**Aim of the exercise**. An exact reproduction of the lines from the one with "115 50 98562" to the end of the data below is required. No other lines may be included.

**Spatial grounding data**.
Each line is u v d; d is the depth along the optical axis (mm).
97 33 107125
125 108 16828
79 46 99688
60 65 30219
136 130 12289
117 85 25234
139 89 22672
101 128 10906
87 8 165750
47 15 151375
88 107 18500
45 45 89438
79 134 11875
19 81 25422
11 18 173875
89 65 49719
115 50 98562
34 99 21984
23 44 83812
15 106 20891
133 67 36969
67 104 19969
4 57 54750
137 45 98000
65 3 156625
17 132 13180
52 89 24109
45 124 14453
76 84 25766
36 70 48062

**Exercise result**.
115 50 98562
34 99 21984
23 44 83812
15 106 20891
133 67 36969
67 104 19969
4 57 54750
137 45 98000
65 3 156625
17 132 13180
52 89 24109
45 124 14453
76 84 25766
36 70 48062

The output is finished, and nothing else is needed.